***** Source document *****

The identity treadmill
Why stapling your worth to what you do is the most fragile way to build a self.
Three days after I graduated high school, I found out I wasn’t who I thought I was.
For eighteen years I’d had one answer to “who are you.” I was a lacrosse player. Not a kid who played lacrosse. A lacrosse player, the way you’d state a fact about the weather. I had the scholarship to prove it, a spot waiting at Hofstra, the whole identity stamped and sealed since I was small.
Then, three days after graduation, my heart went into something called ventricular tachycardia. I woke up with a defibrillator implanted in my chest and a doctor explaining, gently, that my playing days were over. The scholarship was rescinded. In the span of a week I went from a Division 1 athlete to a kid headed to community college, and I had no idea who that kid was.
That was the first time I got thrown off the treadmill. It turned out to be the luckiest thing that ever happened to me. It just took me twenty years to understand why.
The thing you do is not the thing you are
Here is the move almost all of us make, usually without noticing.
We find a thing we’re good at, or a thing that earns us approval, and we become it. Not “I do this.” “I am this.” I am an athlete. I am a founder. I am the smart one, the funny one, the one who has it together. The role stops being something you do and turns into the floor you stand on.
And it feels great, because for a while the floor holds. You get the title, the win, the nod from the room, and a quiet voice says: good, now I know who I am.
But you don’t own that floor. You’re renting it.
The treadmill
(running to stand still)
Why the treadmill never stops
The reason this becomes a treadmill, and not just a one-time mistake, is that the rented identity works just well enough.
Every achievement delivers a real hit. You reach the milestone and for a moment you feel like someone solid. But it’s a loan, not income. The feeling fades, or the role itself ends. You get cut. You sell the company. You age out. You fail. And the floor goes with it. Suddenly you’re standing on nothing, and the only thing that has ever made you feel like someone is another achievement. So you chase the next one. And the next.
Achieve, feel like someone, watch it fade, panic, achieve again. You are sprinting, and the scenery never changes.
Achievement is a rented identity, and the rent always comes due.
The cruel part
Here’s what makes it so hard to see from the inside: the treadmill speeds up the more you win.
The more you’ve achieved, the more of your identity is riding on the next thing, which means the most accomplished people in the room are often the most quietly terrified. They have the most to lose, because they’ve staked the most of themselves on a role that, like every role, is temporary. The founder who is his company cannot survive selling it. The athlete who is the sport cannot survive the injury. The parent who is only a parent cannot survive the kids growing up.

***** Rows *****

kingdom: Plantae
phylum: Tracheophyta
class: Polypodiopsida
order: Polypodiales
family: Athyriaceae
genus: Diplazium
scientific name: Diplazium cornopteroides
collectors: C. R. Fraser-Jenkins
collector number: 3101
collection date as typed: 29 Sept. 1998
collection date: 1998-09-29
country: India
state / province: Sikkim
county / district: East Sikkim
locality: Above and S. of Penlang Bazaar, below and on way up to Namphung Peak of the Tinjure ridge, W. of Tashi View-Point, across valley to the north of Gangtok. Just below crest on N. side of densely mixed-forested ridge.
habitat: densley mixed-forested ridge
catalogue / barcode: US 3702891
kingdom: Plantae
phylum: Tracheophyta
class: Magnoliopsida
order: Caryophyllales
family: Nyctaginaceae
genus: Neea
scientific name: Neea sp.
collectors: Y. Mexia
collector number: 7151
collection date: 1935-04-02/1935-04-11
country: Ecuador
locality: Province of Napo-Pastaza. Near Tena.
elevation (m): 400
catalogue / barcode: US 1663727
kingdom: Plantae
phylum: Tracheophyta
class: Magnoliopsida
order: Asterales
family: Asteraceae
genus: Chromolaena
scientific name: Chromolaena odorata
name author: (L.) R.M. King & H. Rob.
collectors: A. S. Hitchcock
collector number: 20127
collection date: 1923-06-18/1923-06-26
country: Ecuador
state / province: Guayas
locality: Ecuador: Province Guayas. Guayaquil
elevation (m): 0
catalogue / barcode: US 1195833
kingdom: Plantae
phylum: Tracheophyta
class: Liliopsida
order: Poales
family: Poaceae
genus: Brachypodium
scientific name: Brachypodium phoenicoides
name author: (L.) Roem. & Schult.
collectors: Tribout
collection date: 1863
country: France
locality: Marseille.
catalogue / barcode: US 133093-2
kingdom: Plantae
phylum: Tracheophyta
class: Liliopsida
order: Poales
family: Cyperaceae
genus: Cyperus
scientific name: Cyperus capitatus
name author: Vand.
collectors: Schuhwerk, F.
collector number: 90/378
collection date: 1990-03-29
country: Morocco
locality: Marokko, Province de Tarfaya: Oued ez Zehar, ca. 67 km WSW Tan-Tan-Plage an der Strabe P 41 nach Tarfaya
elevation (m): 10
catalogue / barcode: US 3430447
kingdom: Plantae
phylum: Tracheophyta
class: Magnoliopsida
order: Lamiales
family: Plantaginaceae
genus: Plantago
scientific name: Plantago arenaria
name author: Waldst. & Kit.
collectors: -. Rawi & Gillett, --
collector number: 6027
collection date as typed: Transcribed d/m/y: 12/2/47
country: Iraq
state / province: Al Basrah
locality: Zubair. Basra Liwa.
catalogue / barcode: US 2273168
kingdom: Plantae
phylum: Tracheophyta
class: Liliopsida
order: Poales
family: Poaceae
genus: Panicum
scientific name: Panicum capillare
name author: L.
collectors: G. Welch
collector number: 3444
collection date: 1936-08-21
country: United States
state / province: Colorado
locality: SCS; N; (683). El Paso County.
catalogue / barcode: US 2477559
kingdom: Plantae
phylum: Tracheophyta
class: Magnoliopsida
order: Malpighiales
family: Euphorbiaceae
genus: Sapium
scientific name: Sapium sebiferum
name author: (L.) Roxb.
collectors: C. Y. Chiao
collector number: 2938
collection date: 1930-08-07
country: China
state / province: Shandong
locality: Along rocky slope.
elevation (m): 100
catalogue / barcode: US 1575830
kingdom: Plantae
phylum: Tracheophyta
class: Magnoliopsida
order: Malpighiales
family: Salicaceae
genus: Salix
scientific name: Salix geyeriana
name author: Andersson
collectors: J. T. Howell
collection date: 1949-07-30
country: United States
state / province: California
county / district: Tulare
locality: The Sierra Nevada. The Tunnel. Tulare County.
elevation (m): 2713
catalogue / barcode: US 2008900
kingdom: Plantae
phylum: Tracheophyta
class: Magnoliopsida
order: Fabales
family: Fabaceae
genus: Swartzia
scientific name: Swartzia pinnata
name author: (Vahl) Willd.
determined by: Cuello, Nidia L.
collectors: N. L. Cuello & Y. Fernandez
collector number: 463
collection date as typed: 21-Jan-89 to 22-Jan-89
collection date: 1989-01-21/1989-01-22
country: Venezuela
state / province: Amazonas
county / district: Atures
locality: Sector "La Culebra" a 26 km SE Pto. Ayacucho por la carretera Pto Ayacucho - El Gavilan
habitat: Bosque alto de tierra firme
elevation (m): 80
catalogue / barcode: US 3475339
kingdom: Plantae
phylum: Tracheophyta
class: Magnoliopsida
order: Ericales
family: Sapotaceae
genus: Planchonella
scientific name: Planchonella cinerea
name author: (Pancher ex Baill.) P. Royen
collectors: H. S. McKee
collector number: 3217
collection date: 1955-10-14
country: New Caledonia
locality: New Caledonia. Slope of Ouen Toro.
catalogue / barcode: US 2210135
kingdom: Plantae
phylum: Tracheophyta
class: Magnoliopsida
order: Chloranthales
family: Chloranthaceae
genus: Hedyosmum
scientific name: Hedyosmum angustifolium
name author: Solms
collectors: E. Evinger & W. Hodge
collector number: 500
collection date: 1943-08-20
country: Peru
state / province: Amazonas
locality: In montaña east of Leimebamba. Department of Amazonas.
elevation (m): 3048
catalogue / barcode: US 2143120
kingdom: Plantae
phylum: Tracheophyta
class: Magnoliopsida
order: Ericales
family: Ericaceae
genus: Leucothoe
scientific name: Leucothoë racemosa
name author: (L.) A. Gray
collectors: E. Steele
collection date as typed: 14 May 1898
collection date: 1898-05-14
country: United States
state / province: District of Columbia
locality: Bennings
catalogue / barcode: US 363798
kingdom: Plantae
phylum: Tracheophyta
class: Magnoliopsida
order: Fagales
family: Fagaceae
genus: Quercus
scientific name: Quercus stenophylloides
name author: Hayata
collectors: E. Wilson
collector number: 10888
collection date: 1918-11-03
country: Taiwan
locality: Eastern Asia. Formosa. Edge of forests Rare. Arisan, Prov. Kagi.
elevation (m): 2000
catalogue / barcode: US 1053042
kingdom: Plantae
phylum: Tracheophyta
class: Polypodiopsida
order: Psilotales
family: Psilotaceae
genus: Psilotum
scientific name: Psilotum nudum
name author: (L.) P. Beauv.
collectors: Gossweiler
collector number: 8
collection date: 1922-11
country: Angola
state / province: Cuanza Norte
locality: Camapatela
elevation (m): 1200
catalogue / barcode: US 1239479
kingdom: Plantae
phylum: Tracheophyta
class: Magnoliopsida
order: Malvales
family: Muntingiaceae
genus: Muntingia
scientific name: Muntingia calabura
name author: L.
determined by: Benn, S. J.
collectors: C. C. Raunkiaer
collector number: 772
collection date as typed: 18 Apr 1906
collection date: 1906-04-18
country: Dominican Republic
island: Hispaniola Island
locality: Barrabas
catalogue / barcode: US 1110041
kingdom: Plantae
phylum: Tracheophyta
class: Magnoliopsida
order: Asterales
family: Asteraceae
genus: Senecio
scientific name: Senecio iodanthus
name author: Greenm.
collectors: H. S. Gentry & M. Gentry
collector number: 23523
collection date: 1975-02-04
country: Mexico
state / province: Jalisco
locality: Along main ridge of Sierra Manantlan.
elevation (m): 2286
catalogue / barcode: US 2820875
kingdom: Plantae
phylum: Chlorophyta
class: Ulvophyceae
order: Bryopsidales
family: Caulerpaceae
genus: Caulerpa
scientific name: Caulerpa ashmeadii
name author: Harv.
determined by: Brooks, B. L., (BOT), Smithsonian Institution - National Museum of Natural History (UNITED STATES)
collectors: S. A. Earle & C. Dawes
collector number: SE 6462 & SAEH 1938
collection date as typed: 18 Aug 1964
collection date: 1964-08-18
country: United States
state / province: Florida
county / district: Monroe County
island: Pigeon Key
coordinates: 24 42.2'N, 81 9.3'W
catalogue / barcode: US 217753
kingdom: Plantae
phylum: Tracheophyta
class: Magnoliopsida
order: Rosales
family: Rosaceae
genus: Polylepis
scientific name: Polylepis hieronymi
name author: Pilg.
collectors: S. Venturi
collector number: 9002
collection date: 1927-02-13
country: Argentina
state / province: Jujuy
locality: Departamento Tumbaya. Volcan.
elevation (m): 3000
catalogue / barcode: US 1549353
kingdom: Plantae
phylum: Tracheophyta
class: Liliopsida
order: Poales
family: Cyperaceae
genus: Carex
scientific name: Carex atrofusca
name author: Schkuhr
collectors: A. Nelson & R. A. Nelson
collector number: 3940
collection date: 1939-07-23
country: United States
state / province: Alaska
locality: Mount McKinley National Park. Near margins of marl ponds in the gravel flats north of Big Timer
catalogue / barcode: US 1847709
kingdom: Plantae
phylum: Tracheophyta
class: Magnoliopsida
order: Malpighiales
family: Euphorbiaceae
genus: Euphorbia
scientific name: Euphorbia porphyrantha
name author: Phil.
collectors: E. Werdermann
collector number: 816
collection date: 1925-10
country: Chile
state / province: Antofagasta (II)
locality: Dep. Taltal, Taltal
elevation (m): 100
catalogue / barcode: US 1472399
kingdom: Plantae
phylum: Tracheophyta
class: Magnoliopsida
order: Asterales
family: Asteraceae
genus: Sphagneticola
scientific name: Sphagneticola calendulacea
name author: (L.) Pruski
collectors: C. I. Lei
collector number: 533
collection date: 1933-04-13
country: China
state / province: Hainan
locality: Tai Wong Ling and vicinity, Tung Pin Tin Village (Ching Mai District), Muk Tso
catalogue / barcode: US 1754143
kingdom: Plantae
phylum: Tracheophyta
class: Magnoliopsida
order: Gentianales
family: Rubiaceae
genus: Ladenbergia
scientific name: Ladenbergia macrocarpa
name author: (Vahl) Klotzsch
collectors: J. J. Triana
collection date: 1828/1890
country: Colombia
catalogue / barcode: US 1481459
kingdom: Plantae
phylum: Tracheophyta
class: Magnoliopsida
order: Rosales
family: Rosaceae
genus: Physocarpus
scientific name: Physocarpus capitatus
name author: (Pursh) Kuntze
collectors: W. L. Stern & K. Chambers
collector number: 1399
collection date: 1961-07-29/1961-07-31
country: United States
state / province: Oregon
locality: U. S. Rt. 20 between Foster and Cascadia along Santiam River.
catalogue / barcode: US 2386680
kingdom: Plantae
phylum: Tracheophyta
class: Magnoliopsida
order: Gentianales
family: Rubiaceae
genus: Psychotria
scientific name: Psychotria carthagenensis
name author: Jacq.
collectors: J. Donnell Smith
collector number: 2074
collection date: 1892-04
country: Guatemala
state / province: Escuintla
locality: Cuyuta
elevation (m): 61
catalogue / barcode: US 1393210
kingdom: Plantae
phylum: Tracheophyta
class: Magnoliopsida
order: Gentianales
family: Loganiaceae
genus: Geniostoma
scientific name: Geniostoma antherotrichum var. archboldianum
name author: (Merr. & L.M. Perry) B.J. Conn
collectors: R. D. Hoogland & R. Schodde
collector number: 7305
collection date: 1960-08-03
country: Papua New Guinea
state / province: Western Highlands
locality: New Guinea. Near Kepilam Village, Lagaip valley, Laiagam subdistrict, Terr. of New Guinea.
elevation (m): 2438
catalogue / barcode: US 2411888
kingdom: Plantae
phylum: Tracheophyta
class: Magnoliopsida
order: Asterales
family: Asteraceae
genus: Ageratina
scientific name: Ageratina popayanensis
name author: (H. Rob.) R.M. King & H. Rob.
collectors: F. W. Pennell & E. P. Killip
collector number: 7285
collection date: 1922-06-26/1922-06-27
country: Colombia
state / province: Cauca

*****

#### Given instruction 1
Reproduce verbatim the passage of the essay on identity from "For eighteen years" to "to understand why.".
#### Given instruction 2
Format the plant sheet rows, from the first line through the line with "county / district: East Sikkim", as a two-column CSV with the columns field and value. Enclose each entry in double quotes and replace any line breaks with spaces.

#### Exercise answer 1
For eighteen years I’d had one answer to “who are you.” I was a lacrosse player. Not a kid who played lacrosse. A lacrosse player, the way you’d state a fact about the weather. I had the scholarship to prove it, a spot waiting at Hofstra, the whole identity stamped and sealed since I was small.
Then, three days after graduation, my heart went into something called ventricular tachycardia. I woke up with a defibrillator implanted in my chest and a doctor explaining, gently, that my playing days were over. The scholarship was rescinded. In the span of a week I went from a Division 1 athlete to a kid headed to community college, and I had no idea who that kid was.
That was the first time I got thrown off the treadmill. It turned out to be the luckiest thing that ever happened to me. It just took me twenty years to understand why.

#### Exercise answer 2
field,value
"kingdom:","Plantae"
"phylum:","Tracheophyta"
"class:","Polypodiopsida"
"order:","Polypodiales"
"family:","Athyriaceae"
"genus:","Diplazium"
"scientific name:","Diplazium cornopteroides"
"collectors:","C. R. Fraser-Jenkins"
"collector number:","3101"
"collection date as typed:","29 Sept. 1998"
"collection date:","1998-09-29"
"country:","India"
"state / province:","Sikkim"
"county / district:","East Sikkim"